• _YOUR OBJECTIVE_: Give every entry below again, exactly as written, and skip the images.
== SUPPLIED DATA ==
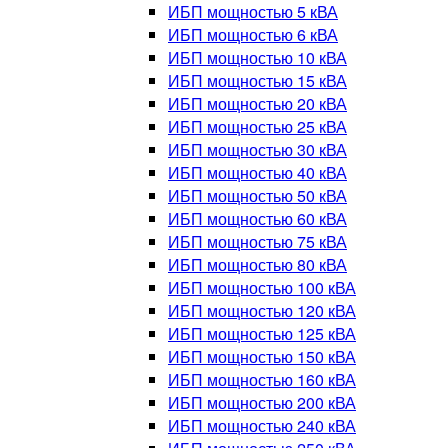
ИБП мощностью 5 кВА
ИБП мощностью 6 кВА
ИБП мощностью 10 кВА
ИБП мощностью 15 кВА
ИБП мощностью 20 кВА
ИБП мощностью 25 кВА
ИБП мощностью 30 кВА
ИБП мощностью 40 кВА
ИБП мощностью 50 кВА
ИБП мощностью 60 кВА
ИБП мощностью 75 кВА
ИБП мощностью 80 кВА
ИБП мощностью 100 кВА
ИБП мощностью 120 кВА
ИБП мощностью 125 кВА
ИБП мощностью 150 кВА
ИБП мощностью 160 кВА
ИБП мощностью 200 кВА
ИБП мощностью 240 кВА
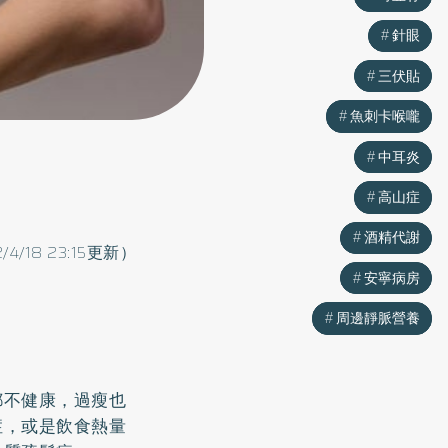
針眼
針眼
三伏貼
三伏貼
魚刺卡喉嚨
魚刺卡喉嚨
中耳炎
中耳炎
高山症
高山症
酒精代謝
酒精代謝
2/4/18 23:15更新）
安寧病房
安寧病房
周邊靜脈營養
周邊靜脈營養
都不健康，過瘦也
症，或是飲食熱量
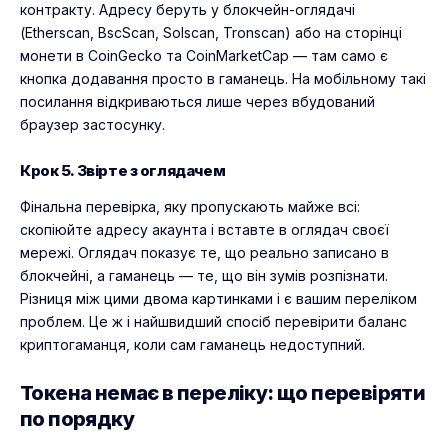
контракту. Адресу беруть у блокчейн-оглядачі
(Etherscan, BscScan, Solscan, Tronscan) або на сторінці
монети в CoinGecko та CoinMarketCap — там само є
кнопка додавання просто в гаманець. На мобільному такі
посилання відкриваються лише через вбудований
браузер застосунку.
Крок 5. Звірте з оглядачем
Фінальна перевірка, яку пропускають майже всі:
скопіюйте адресу акаунта і вставте в оглядач своєї
мережі. Оглядач показує те, що реально записано в
блокчейні, а гаманець — те, що він зумів розпізнати.
Різниця між цими двома картинками і є вашим переліком
проблем. Це ж і найшвидший спосіб перевірити баланс
криптогаманця, коли сам гаманець недоступний.
Токена немає в переліку: що перевіряти
по порядку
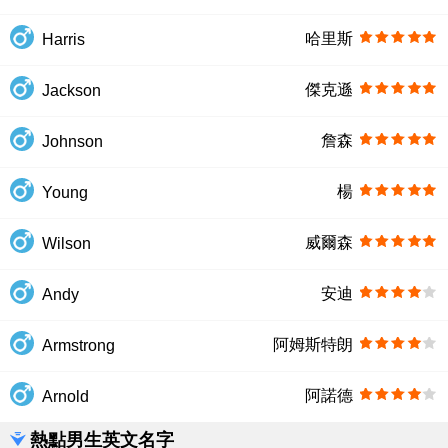
哈里斯
Harris
傑克遜
Jackson
詹森
Johnson
楊
Young
威爾森
Wilson
安迪
Andy
阿姆斯特朗
Armstrong
阿諾德
Arnold
熱點男生英文名字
===
• _ANSWER TO THIS EXERCISE_:
ИБП мощностью 5 кВА
ИБП мощностью 6 кВА
ИБП мощностью 10 кВА
ИБП мощностью 15 кВА
ИБП мощностью 20 кВА
ИБП мощностью 25 кВА
ИБП мощностью 30 кВА
ИБП мощностью 40 кВА
ИБП мощностью 50 кВА
ИБП мощностью 60 кВА
ИБП мощностью 75 кВА
ИБП мощностью 80 кВА
ИБП мощностью 100 кВА
ИБП мощностью 120 кВА
ИБП мощностью 125 кВА
ИБП мощностью 150 кВА
ИБП мощностью 160 кВА
ИБП мощностью 200 кВА
ИБП мощностью 240 кВА
針眼
針眼
三伏貼
三伏貼
魚刺卡喉嚨
魚刺卡喉嚨
中耳炎
中耳炎
高山症
高山症
酒精代謝
酒精代謝
2/4/18 23:15更新）
安寧病房
安寧病房
周邊靜脈營養
周邊靜脈營養
都不健康，過瘦也
症，或是飲食熱量
контракту. Адресу беруть у блокчейн-оглядачі
(Etherscan, BscScan, Solscan, Tronscan) або на сторінці
монети в CoinGecko та CoinMarketCap — там само є
кнопка додавання просто в гаманець. На мобільному такі
посилання відкриваються лише через вбудований
браузер застосунку.
Крок 5. Звірте з оглядачем
Фінальна перевірка, яку пропускають майже всі:
скопіюйте адресу акаунта і вставте в оглядач своєї
мережі. Оглядач показує те, що реально записано в
блокчейні, а гаманець — те, що він зумів розпізнати.
Різниця між цими двома картинками і є вашим переліком
проблем. Це ж і найшвидший спосіб перевірити баланс
криптогаманця, коли сам гаманець недоступний.
Токена немає в переліку: що перевіряти
по порядку
哈里斯
Harris
傑克遜
Jackson
詹森
Johnson
楊
Young
威爾森
Wilson
安迪
Andy
阿姆斯特朗
Armstrong
阿諾德
Arnold
熱點男生英文名字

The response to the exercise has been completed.